TASK GOAL:
Output the line that contains "se encuentra en", then every line beneath it through the end of the records, exactly as given and with no other lines.

DATA FOR REVIEW:
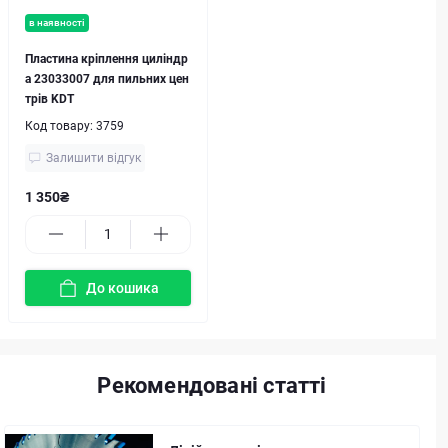
в наявності
Пластина кріплення циліндр
а 23033007 для пильних цен
трів KDT
Код товару:
3759
Залишити відгук
1 350₴
До кошика
Рекомендовані статті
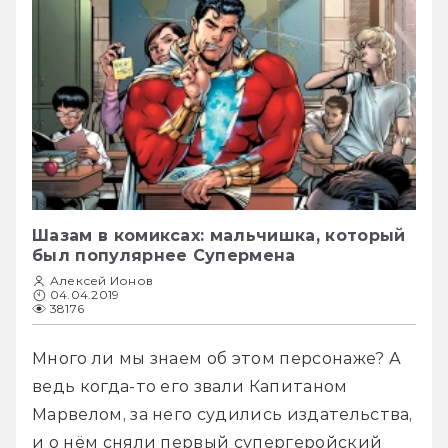
Шазам в комиксах: мальчишка, который
был популярнее Супермена
Алексей Ионов
04.04.2019
38176
Много ли мы знаем об этом персонаже? А 
ведь когда-то его звали Капитаном 
Марвелом, за него судились издательства, 
и о нём сняли первый супергеройский 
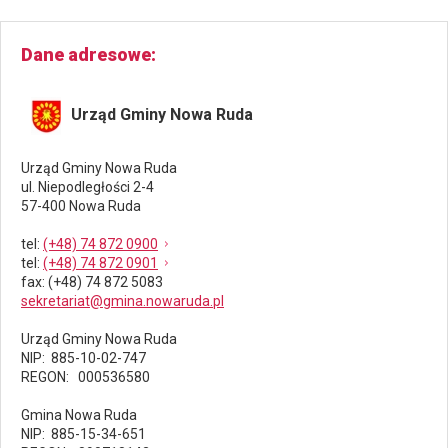
Dane adresowe
Urząd Gminy Nowa Ruda
Urząd Gminy Nowa Ruda
ul. Niepodległości 2-4
57-400 Nowa Ruda
tel
:
(+48) 74 872 0900
tel
:
(+48) 74 872 0901
fax
: (+48) 74 872 5083
sekretariat@gmina.nowaruda.pl
Urząd Gminy Nowa Ruda
NIP: 885-10-02-747
REGON: 000536580
Gmina Nowa Ruda
NIP: 885-15-34-651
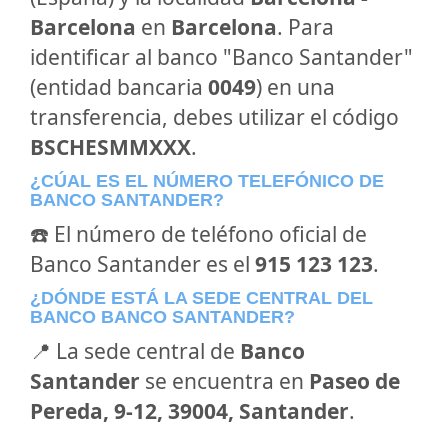
Barcelona
en
Barcelona
. Para
identificar al banco "Banco Santander"
(entidad bancaria
0049
) en una
transferencia, debes utilizar el código
BSCHESMMXXX
.
¿CÚAL ES EL NÚMERO TELEFÓNICO DE
BANCO SANTANDER?
☎️ El número de teléfono oficial de
Banco Santander es el
915 123 123
.
¿DÓNDE ESTÁ LA SEDE CENTRAL DEL
BANCO BANCO SANTANDER?
📍 La sede central de
Banco
Santander
se encuentra en
Paseo de
Pereda, 9-12, 39004, Santander
.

ANSWER:
se encuentra en
Paseo de
Pereda, 9-12, 39004, Santander
.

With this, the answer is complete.